State officials said more manatees have already died this year than any other year in Florida’s recorded history, primarily from starvation due to the loss of seagrass beds.

Florida Fish & wild animals The Conservation Commission reports that 841 manatee deaths were recorded between January 1 and July 2, breaking the previous record of 830 that died during the whole of 2013 due to an outbreak of toxic red tides.

More than half of the deaths occurred in the Indian River Lagoon and surrounding areas in Volusia, Brevard, Indian River, St. Lucy and Martin counties, according to regional news outlet TCPalm. The vast majority of deaths were in Brevard, where 312 sheep died.

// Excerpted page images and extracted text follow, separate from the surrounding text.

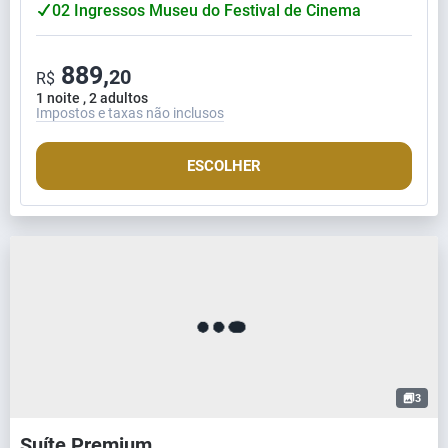
02 Ingressos Museu do Festival de Cinema
889,
20
R$
1 noite , 2 adultos
Impostos e taxas não inclusos
ESCOLHER
3
Suíte Premium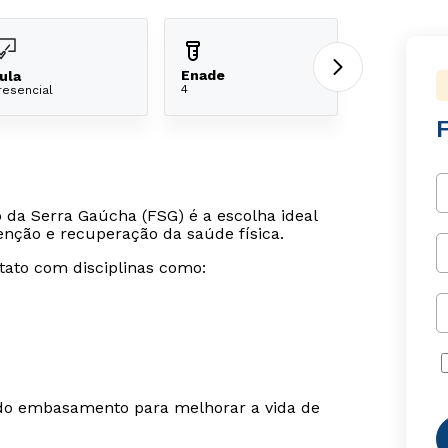
Enade
ula
4
resencial
F
o da Serra Gaúcha (FSG) é a escolha ideal
nção e recuperação da saúde física.
tato com disciplinas como:
ido embasamento para melhorar a vida de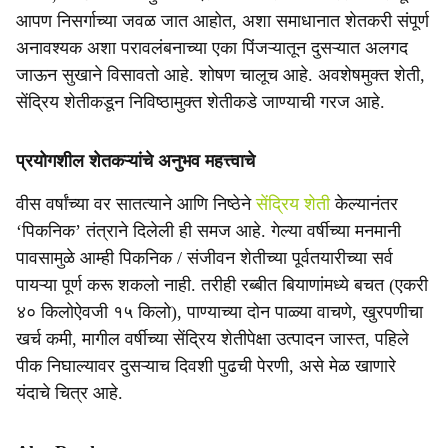
आपण निसर्गाच्या जवळ जात आहोत, अशा समाधानात शेतकरी संपूर्ण
अनावश्यक अशा परावलंबनाच्या एका पिंजऱ्यातून दुसऱ्यात अलगद
जाऊन सुखाने विसावतो आहे. शोषण चालूच आहे. अवशेषमुक्त शेती,
सेंद्रिय शेतीकडून निविष्ठामुक्त शेतीकडे जाण्याची गरज आहे.
प्रयोगशील शेतकऱ्यांचे अनुभव महत्त्वाचे
वीस वर्षांच्या वर सातत्याने आणि निष्ठेने
सेंद्रिय शेती
केल्यानंतर
‘पिकनिक’ तंत्राने दिलेली ही समज आहे. गेल्या वर्षीच्या मनमानी
पावसामुळे आम्ही पिकनिक / संजीवन शेतीच्या पूर्वतयारीच्या सर्व
पायऱ्या पूर्ण करू शकलो नाही. तरीही रब्बीत बियाणांमध्ये बचत (एकरी
४० किलोऐवजी १५ किलो), पाण्याच्या दोन पाळ्या वाचणे, खुरपणीचा
खर्च कमी, मागील वर्षीच्या सेंद्रिय शेतीपेक्षा उत्पादन जास्त, पहिले
पीक निघाल्यावर दुसऱ्याच दिवशी पुढची पेरणी, असे मेळ खाणारे
यंदाचे चित्र आहे.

Some biologists believe that water pollution is killing seaweeds in the area.

“An unprecedented death of manatees from starvation has been documented on the Atlantic coast this past winter and spring,” the Florida Fish and Wildlife Research Institute wrote while announcing the record Friday. “Most of the deaths occurred during the colder months when manatees migrated to and across the Indian River Lagoon, where the majority of seaweed died out.”

Boat strikes are also a major cause of manatee deaths, having killed at least 63 this year.

The manatee was once classified as critically endangered by the federal government, but was reclassified as threatened in 2017. Conservationists are demanding that the animal be considered critically endangered again.

The federal government says approximately 6,300 manatees live in Florida waters, up from about 1,300 in the early 1990s.